That China is one of the driving forces of the global economy has been a well-known fact for decades, despite the experience of existing cooperation and the level of understanding of the modern economic transformation of this ancient culture. Barriers of language and writing, different business and cultural traditions, and the lack of personal contacts have been part of the reason why small economies such as Latvia, in particular, have not been ready to become a part of China’s impressive growth story. However, with the surge in imports of Chinese-made goods, either directly or under globally recognised brands, the challenge of creating a model of economic cooperation from scratch became a reality for small countries in the year 2010.
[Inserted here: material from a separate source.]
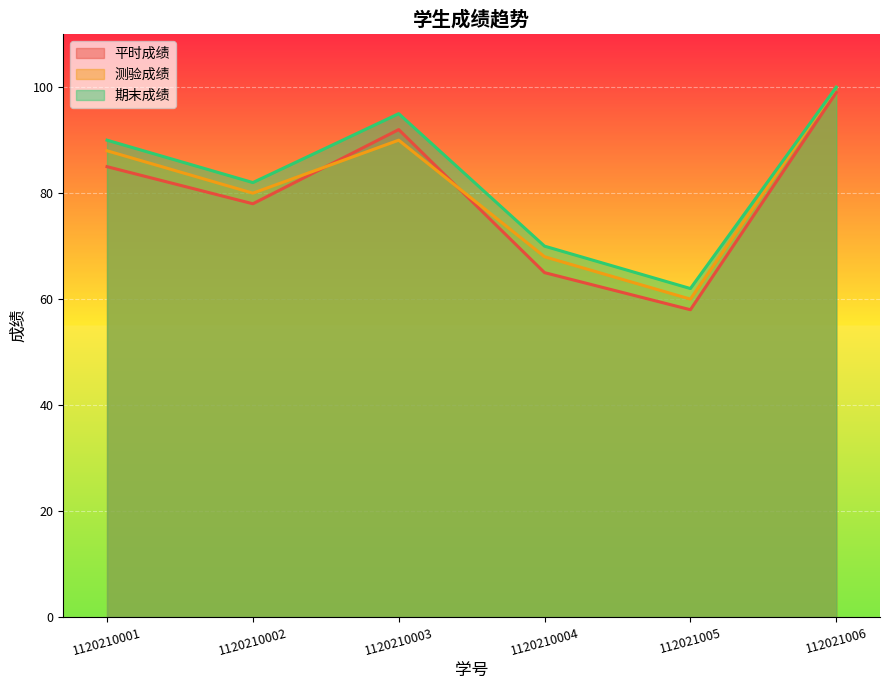

What position from the right is 112021006?

1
Latvia was hit particularly hard by the global financial crisis, so the government was actively working on opening new export markets along with fiscal consolidation. As the minister of economy in the government led by Prime Minister Valdis Dombrovskis (now the vice chairman of the European Commission), I started to work on models on how to improve cooperation with China, reasonably presuming it as one of the promising markets for Latvian goods in the future.
At the time of its announcement in 2012, China’s 16+1 initiative – the cooperation platform for China and Central and Eastern Europe within the One Belt, One Road strategy – seemed a promising and even ambitious approach in order to find a way out of the situation where mutual trade was highly unbalanced. It was like that in Latvia as well as other countries in our region, contrary to the experience of the old Western European countries in their cooperation with China.
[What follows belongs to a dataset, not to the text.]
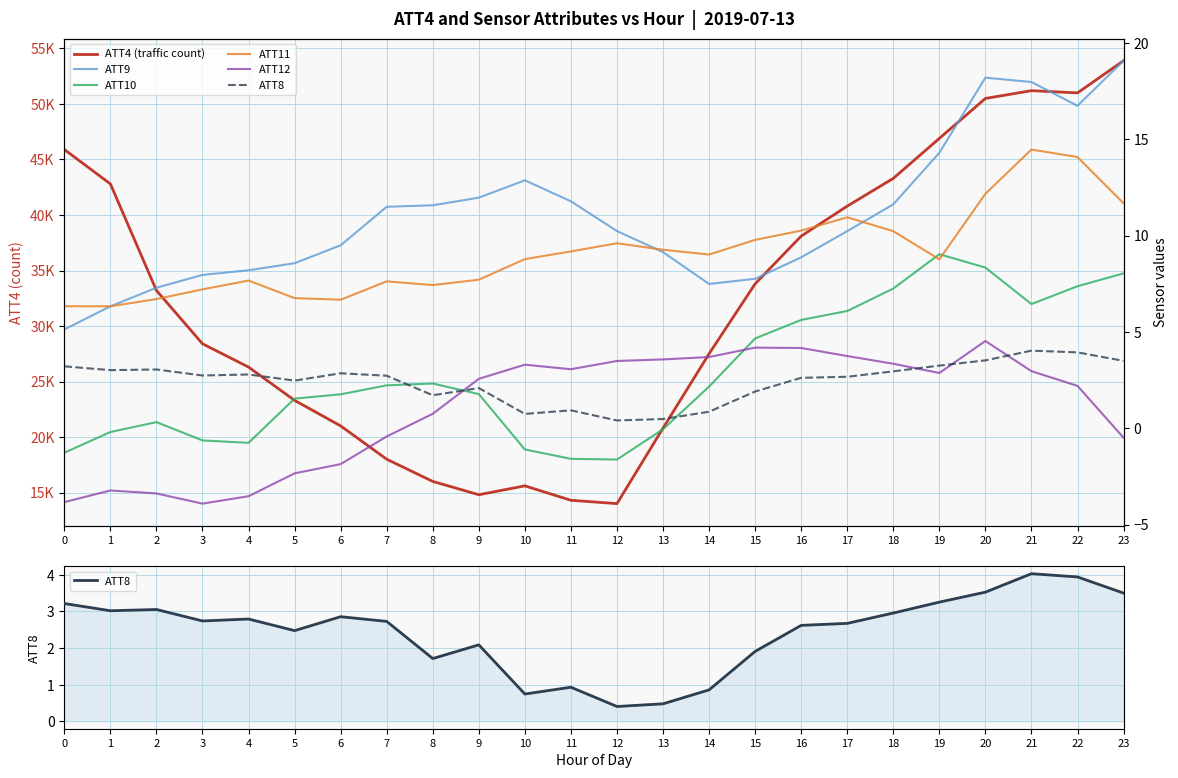

Does the chart have visible grid lines?

Yes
It is worth to recall the cooperation objectives announced at the first 16+1 summit in Warsaw – the parties agreed to establish a development fund to the amount of 500 million US dollars and the member states scheduled to increase trade between the region and China to 100 billion US dollars by 2015. Furthermore, the agreements specified cooperation in the fields of finance, tourism, culture and science, and China promised to provide a scholarship for 5,000 students from the region in the following five years.
With the expectation of mutually beneficial cooperation, as an expert and advisor I have participated in 16+1 summits trying to find the best ways to achieve the originally defined goals. Unfortunately, today it has to be concluded that the 16+1 cooperation format has become a forum for discussion and presentations, while specific cooperation models between countries have so far remained more of a slogan. Expectations and hopes for a result-oriented model of China’s economic cooperation with Central and Eastern Europe now are looking more like a mirage in the desert.
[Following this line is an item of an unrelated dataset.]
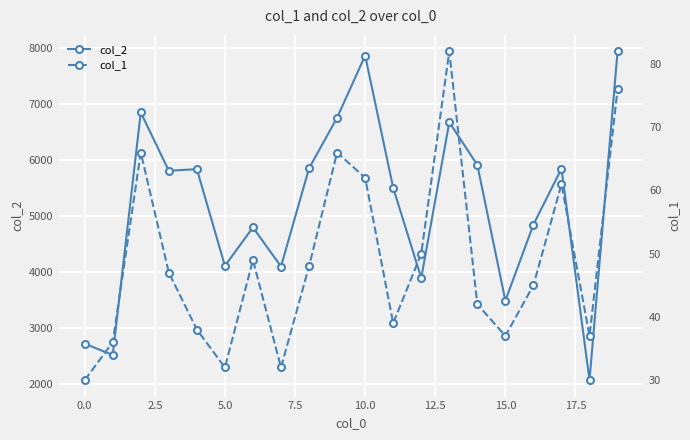

What is the label of the 12th point from the left?

11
I have to admit that, on the practical side of life, the only meaningful strategy for countries is to continue to work individually to develop bilateral political relations and business contacts. Latvian entrepreneurs, who are accustomed to the absence of barriers, should stubbornly and purposefully continue to become familiar with the specific features of the Chinese domestic market. At the same time, we have to maintain an openness to investment from the Chinese private sector, allowing Asian businessmen with purposeful and forward-looking technologies to enter European markets.
The size and structure of the economies of the European countries are different, historically established trade links remain stable, but the politically highlighted future markets vary from one European country to another. Therefore I can only agree with the statement made by the Latvian minister of foreign affairs, Edgars Rinkevičs, that we must continue to seek a true balance in economic relations, while remaining faithful to European values and defending our interests in the long term.